● **Bloco de texto**:

----

São Paulo - O Pentágono confirmou a morte de 22 pessoas - entre elas militares norte-americanos e iraquianos - após explosão ontem em uma base militar dos EUA perto de Mossul, no norte do Iraque. A ação, que ocorreu no dia em que o premiê britânico, Tony Blair, fez uma visita de surpresa ao país (leia box), deixou ainda um saldo de 50 feridos.
O atentado foi reivindicado pelo grupo Exército de Ansar Al Sunna, ligado à rede terrorista Al Qaeda, de Osama bin Laden, em um comunicado difundido num site islâmico.
No domingo passado, no mais sangrento ataque desde julho, explosão de dois carros-bomba, aparentemente coordenados, causaram a morte de 67 pessoas e feriram cerca de 200 em duas cidades sagradas para o muçulmanos xiitas, Najaf e Karbala, ambas no sul do país.
''Por volta das 12h (7h de Brasília) uma explosão atingiu uma instalação norte-americana de Camp Erez, perto de Mossul, causando várias vítimas'', disse o comunicado oficial, sem dar mais detalhes sobre a ação. ''A causa da explosão está sendo investigada'', completou.

----

● **Listagem apresentada**:
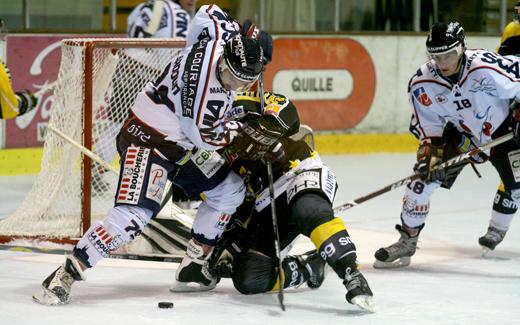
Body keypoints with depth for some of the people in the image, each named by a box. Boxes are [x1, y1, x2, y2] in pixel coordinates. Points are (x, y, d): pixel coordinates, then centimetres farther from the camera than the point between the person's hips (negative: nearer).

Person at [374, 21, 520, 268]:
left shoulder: (485, 67, -33)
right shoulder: (421, 85, -20)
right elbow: (428, 127, -9)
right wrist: (430, 154, -22)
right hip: (459, 132, 2)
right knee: (424, 174, -11)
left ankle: (496, 233, 13)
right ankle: (407, 240, 0)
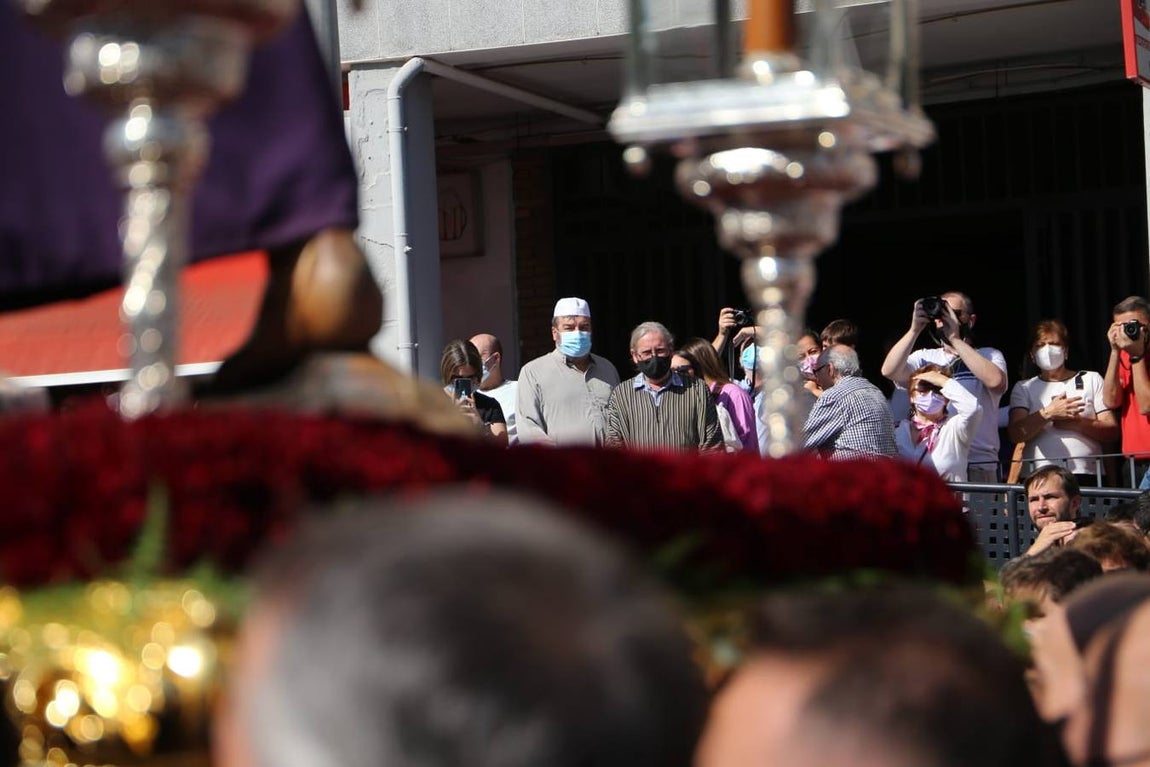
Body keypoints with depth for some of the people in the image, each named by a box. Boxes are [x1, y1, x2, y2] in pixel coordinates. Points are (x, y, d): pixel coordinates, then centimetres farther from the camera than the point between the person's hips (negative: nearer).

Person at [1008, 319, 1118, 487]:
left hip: (1086, 474, 0)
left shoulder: (1091, 380, 16)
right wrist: (1048, 414, -11)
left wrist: (1076, 422, -7)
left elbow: (1111, 429, 8)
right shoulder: (1024, 388, 17)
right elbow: (1016, 434, 1)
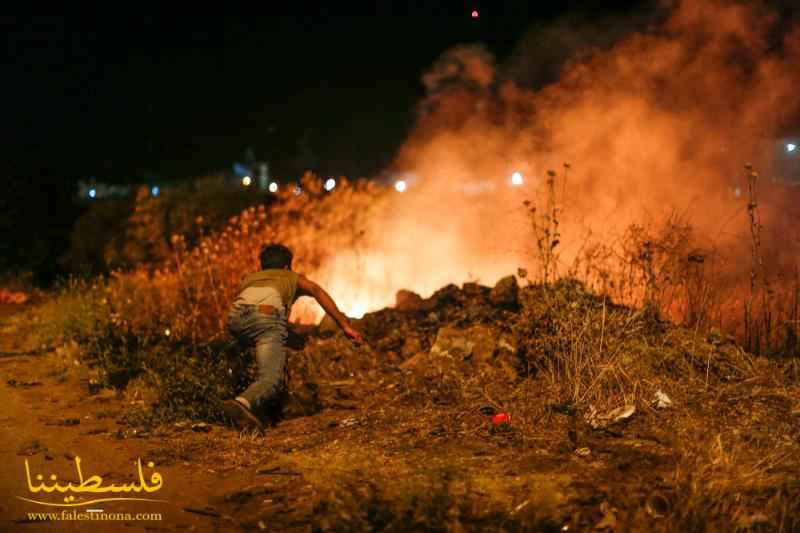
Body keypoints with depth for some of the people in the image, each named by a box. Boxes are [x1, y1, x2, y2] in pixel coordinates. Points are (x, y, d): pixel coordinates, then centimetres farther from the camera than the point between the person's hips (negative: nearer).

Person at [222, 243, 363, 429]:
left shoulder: (249, 278, 44)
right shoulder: (292, 277, 36)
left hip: (236, 316, 4)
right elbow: (316, 290, 16)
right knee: (272, 379, -16)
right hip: (267, 315, -4)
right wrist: (344, 325, 9)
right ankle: (244, 402, -45)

----

Retome a notícia sobre o atentado perto de Mossul a partir do ponto em que ela termina. A listagem não tem relação com a notícia sobre o atentado perto de Mossul.

Testemunhas disseram ter ouvido entre douas e três explosões e que uma grande coluna de fumaça se formou no local.
Mossul, que é a terceira maior cidade do Iraque, tem vivido situação de intensa violência há várias semanas. Conflitos étnicos também atingem a região, habitada por árabes e curdos.
Especula-se que o terrorista jordaniano Abu Musab al Zarqawi, principal inimigo dos EUA no Iraque, e responsável por vários sequestros e decapitação de estrangeiros, tenha se mudado de seu reduto original, a cidade de Fallujah (50 km a oeste da capital Bagdá), durante ação dos EUA na cidade no início de novembro, quu duas semanas, e se instalado em Mossul.
A cidade, que fica a 390 km ao norte de Bagdá, foi um bastião importante de leais ao ex-ditador Saddam Hussein. Os dois filhos de Saddam foram perseguidos e mortos pelos EUA em Mossul, em julho do ano passado.
Ontem pela manhã, aviões americanos com lançadores de mísseis de precisão, lançados com o objetivo de atingir alvos inimigos, a oeste de Bagdá, mataram quatro pessoas e deixaram sete feridos. Hamdi al Alosi, médico de um hospital da cidade-alvo, Hit, confirmou a morte de quatro civis iraquianos. Ele também disse haver sete feridos.
Ainda segundo o médico, o ataque destruiu vários carros e causou danos a pelo menos dois prédios da região atingida. Até o momento, o Exército dos EUA não confirmou as mortes.
Em Baquba, 57 km a noroeste de Bagdá, um desconhecido matou a tiros um cientista nuclear iraquiano no momento em que ele se dirigia a seu trabalho, segundo informações testemunhas.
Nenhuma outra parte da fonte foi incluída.